It's true in IT, and it's true in any profession: To be good at the job, one must master troubleshooting. But as one experience I had demonstrates, it's critical to actually gather all of the pertinent information on the nature of the problem before running off half-cocked trying to fix it. Knowing some basic fundamentals of IT troubleshooting is helpful, too.
Our company was a large enterprise in the biotech industry, and in a merger we gobbled up a smaller company. They had lots of lab equipment that no longer had vendor support, but they had a very capable team of IT support techs who knew the equipment inside out.
After the merger completed, though, these techs were the first to get axed, and none of their knowledge on said equipment was captured. So we inherited from our fallen comrades a bunch of devices and software no one knew anything about. For a couple of months everything was fine -- but then, suddenly, it wasn't.
Try and try again
One piece of equipment was designed to monitor on a molecular level how two substances interacted over time. Then the software would produce a colorful graph with multiple lines that a biochemist would analyze and make notes on.
Problem: One day, the special software started displaying an empty white box where the graph should have been. The biochemist rechecked the sample and ran the test again. Same result. He checked all of the cable connections and did the test again. Same result. So he called one of the lab support techs to come take look at it.
This particular tech had a background primarily in lab work, but had transferred over to the IS support side not long before this. She spent a frustrating afternoon rechecking data connections, rerunning the test, and checking connections again. She had actually seen a similar issue with another system, and in that case, the problem was a security rights issue. To troubleshoot, she granted the login account running the software full blown, god-level, domain admin rights to everything on the network. No dice.
Next, a more senior analyst from our department looked into the issue. He had been with the company since the beginning and had picked up his technical knowledge as he went. Based on his experience, he suspected that there was a problem with the data cable between the machine and the workstation.
Of course, it was a proprietary cable, so he spent hours looking for a spare. But when he finally found one, it did nothing to fix the problem.
Then, he began to suspect there was an issue with the DB-9 serial port on the workstation. (Yes, this piece of lab equipment manufactured in the 21st century used a 9600 baud DB-9 serial port for its data connection.) So, he plugged the lab equipment into a USB serial adapter. No luck. Next, he special ordered a PCI serial port add-in card and had it shipped in overnight. Nope. So, after the couple of fixes he could think of didn't resolve it, he was stumped.
Leave no stone unturned
A few other people from various parts of the IT department looked into the issue with no success either. Management even considered calling up one of the former IT analysts to see if they would come in as a contractor to look at it. However, that bridge had been thoroughly burned by HR's sloppy handling of their termination. All the same, a major project was being delayed because of this problem, and no one liked the idea of spending $600,000 on a replacement piece of lab equipment for this issue.
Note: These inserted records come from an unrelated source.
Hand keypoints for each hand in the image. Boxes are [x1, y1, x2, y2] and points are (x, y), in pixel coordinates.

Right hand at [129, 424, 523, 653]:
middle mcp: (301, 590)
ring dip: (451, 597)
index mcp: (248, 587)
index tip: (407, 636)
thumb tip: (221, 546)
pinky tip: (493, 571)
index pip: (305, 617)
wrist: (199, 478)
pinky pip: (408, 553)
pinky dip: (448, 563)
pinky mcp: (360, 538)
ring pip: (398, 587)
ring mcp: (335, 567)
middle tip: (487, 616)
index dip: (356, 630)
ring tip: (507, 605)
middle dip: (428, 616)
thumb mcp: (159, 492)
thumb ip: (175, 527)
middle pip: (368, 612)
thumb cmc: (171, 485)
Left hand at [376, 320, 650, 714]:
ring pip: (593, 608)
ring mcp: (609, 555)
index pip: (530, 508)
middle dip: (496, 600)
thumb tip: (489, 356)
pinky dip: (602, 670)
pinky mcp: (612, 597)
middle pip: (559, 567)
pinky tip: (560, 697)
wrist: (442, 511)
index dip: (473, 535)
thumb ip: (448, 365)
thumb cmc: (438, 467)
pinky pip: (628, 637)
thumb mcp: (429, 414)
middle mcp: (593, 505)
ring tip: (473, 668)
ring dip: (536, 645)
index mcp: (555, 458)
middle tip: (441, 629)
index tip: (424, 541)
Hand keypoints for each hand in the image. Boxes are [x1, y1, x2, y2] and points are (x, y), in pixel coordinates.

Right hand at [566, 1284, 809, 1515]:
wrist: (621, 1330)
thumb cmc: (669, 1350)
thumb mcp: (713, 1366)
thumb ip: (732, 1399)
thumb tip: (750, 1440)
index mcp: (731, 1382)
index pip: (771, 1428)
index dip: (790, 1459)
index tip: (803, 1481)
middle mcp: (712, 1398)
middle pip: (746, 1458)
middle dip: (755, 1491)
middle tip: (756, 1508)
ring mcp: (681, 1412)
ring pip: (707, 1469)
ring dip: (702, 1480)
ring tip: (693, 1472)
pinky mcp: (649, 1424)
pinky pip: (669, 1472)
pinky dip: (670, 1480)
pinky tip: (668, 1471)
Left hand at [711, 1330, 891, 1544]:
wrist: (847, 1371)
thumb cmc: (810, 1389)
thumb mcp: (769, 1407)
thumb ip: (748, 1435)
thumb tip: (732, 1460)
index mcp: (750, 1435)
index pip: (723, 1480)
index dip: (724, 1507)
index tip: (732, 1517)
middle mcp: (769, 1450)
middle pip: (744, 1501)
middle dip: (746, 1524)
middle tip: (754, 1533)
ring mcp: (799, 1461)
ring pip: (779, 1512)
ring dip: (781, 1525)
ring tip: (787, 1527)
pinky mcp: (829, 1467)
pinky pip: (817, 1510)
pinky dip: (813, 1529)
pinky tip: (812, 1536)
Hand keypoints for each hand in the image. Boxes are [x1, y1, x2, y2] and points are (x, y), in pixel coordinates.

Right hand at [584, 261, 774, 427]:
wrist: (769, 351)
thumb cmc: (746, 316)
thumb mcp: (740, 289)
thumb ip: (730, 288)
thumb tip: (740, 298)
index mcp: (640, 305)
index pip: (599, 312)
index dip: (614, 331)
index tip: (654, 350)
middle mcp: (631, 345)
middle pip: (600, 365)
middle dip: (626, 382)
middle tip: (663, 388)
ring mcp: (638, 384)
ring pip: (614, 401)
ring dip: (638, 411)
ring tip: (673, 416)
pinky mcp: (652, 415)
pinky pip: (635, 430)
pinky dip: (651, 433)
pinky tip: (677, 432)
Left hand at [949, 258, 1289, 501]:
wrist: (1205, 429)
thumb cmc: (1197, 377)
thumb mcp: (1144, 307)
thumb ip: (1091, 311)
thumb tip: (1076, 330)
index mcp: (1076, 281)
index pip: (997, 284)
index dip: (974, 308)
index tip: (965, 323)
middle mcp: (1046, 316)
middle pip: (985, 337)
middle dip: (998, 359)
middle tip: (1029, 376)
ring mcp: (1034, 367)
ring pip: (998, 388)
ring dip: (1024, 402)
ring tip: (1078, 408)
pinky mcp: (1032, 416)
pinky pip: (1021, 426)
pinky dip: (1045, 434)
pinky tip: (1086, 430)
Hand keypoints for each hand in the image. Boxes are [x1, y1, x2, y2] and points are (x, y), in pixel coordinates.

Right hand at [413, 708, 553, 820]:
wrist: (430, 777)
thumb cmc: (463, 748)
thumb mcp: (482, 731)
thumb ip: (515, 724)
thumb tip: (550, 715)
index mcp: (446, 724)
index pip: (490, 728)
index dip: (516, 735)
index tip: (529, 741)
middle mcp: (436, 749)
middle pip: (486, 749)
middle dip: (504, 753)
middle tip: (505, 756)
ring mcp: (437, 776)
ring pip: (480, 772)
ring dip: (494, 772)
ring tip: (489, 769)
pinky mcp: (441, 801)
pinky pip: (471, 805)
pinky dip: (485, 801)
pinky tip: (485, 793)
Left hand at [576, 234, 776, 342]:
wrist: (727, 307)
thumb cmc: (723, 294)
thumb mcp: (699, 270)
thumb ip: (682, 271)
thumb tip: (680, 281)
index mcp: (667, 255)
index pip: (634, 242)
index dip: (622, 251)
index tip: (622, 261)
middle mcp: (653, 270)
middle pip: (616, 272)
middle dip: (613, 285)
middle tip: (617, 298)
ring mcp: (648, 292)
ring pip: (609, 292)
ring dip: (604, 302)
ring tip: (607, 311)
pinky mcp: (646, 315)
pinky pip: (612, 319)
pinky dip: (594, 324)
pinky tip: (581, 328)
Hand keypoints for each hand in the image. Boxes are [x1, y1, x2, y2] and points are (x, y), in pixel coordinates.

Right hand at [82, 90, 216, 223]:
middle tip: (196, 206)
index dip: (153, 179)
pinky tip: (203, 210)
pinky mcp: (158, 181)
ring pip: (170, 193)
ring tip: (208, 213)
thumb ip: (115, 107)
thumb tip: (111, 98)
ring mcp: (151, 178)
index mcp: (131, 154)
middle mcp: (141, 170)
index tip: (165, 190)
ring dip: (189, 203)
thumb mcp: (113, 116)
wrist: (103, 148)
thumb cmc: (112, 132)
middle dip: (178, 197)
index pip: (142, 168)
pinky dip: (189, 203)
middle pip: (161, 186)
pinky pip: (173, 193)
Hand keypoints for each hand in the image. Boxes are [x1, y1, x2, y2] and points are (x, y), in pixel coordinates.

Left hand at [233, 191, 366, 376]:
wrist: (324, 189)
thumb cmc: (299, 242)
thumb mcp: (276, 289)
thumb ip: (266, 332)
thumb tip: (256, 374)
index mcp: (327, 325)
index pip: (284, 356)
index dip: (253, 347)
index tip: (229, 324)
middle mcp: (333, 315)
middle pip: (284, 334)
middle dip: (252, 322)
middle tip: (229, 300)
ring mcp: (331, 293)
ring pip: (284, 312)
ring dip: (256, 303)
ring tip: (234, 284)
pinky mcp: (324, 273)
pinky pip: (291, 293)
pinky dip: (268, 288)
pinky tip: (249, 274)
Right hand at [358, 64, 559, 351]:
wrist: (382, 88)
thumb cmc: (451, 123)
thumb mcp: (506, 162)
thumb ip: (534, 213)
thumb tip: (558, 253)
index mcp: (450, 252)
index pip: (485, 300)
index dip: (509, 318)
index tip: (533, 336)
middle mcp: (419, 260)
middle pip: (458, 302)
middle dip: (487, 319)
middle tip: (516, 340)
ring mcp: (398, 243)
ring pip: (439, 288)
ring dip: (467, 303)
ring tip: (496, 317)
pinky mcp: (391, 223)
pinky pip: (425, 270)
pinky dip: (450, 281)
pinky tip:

I was a newly hired analyst with an A+ certification, so the basics of IT troubleshooting were still ingrained in my memory. I had an idea about the problem and asked my boss if I could take a look. My boss kind of laughed, "Sure, why not? We've tried everything else we can think of, so if you have some magic you can work, then go for it." OK.
I went to the lab computer, opened the C:\Program Files folder for this software, and went to (wait for it) the log files directory. The latest log entry indicated an issue with the display subsystem this application depended on. That made perfect sense because, about the time this broke, there had been an update of that system throughout the enterprise. I reinstalled the older version, and BAM! The issue was resolved. Total time to fix: 5 minutes.
My boss was completely blown away and beside himself, happy that the issue was fixed. From that time forward, everyone thought I was some sort of IT guru, but I kept telling them that all I did was check the stupid log file!
The takeaway: Log files are your best friend. You will find no better source of information about the cause of problems than the specific file where software keeps information about its problems. And it's helpful to start at the beginning of the problem with basic troubleshooting techniques.